Work request. Where the string "scans" occurs in the material below, report the whole line.

Data excerpts.
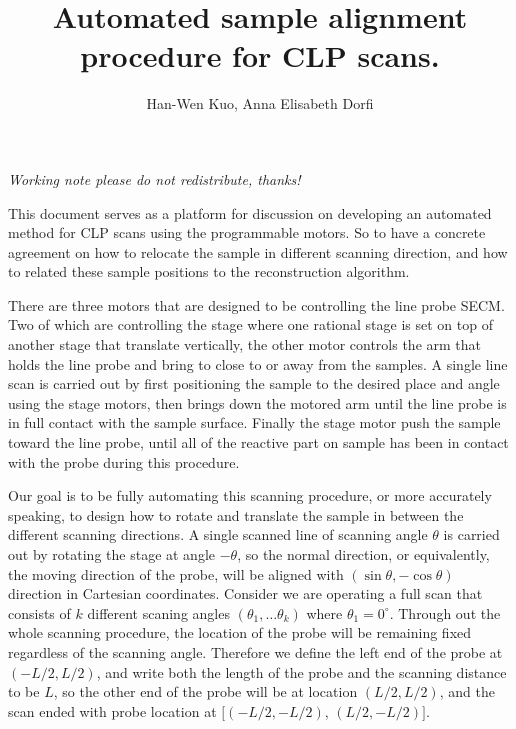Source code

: \documentclass[letter, 10pt]{article}
\numberwithin{equation}{section}
\newcommand{\vsni}{\vspace{.1in} \noindent}
\newcommand{\mr}{\mathrm}
\newcommand{\mc}{\mathcal}
\newcommand{\paren}[1]{ \left( #1 \right) }
\newcommand{\1}{\mathbf 1}
\begin{document}
\title{Automated sample alignment procedure for CLP scans. }
\author{Han-Wen Kuo, Anna Elisabeth Dorfi}

\maketitle
\newcommand{\effarea}{\mc S_{\mr{eff}}}
\newcommand{\effcirc}{\mc C_{\mr{eff}}}
\newcommand{\rotation}{\mr{Rot}}

\vsni \emph{  Working note please do not redistribute, thanks!  }


\vsni This document serves as a platform for discussion on developing an automated method for CLP scans using the programmable motors. So to have a concrete agreement on how to relocate the sample in different scanning direction, and how to related these sample positions to the reconstruction algorithm. 

\vsni There are three motors that are designed to be controlling  the line probe SECM. Two of which are controlling the stage where one rational stage is set on top of another stage that translate vertically, the other motor controls the arm that holds the line probe and bring to close to or away from the samples. A single line scan is carried out by first positioning the sample to the desired place and angle using the stage motors, then brings down the motored arm until the line probe is in full contact with the sample surface. Finally the stage motor push the sample toward  the line probe, until all of the reactive part on sample has been in contact with the probe during this procedure. 

\vsni Our goal is to be fully automating this scanning procedure, or more accurately speaking, to design how to rotate and translate the sample in between the different scanning directions. A single scanned line of scanning angle $\theta$ is carried out by rotating the stage at angle $-\theta$, so the normal direction, or equivalently, the moving direction of the probe, will be aligned with $(\sin\theta,-\cos\theta)$ direction in Cartesian coordinates. Consider we are operating a full scan that consists of $k$ different scaning angles $\paren{\theta_1,\ldots\theta_k}$ where $\theta_1 = 0^\circ $. Through out the whole scanning procedure, the location of the probe will be remaining fixed regardless of the scanning angle. Therefore we define the left end of the probe at $(-L/2,L/2)$, and write both the length of the probe and the scanning distance to be $L$, so the other end of the probe will be at location $(L/2,L/2)$, and the scan ended with probe location at $[(-L/2,-L/2)$, $(L/2,-L/2)]$.  
\end{document}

Solution to the exercise.
\title{Automated sample alignment procedure for CLP scans. }
\vsni This document serves as a platform for discussion on developing an automated method for CLP scans using the programmable motors. So to have a concrete agreement on how to relocate the sample in different scanning direction, and how to related these sample positions to the reconstruction algorithm. 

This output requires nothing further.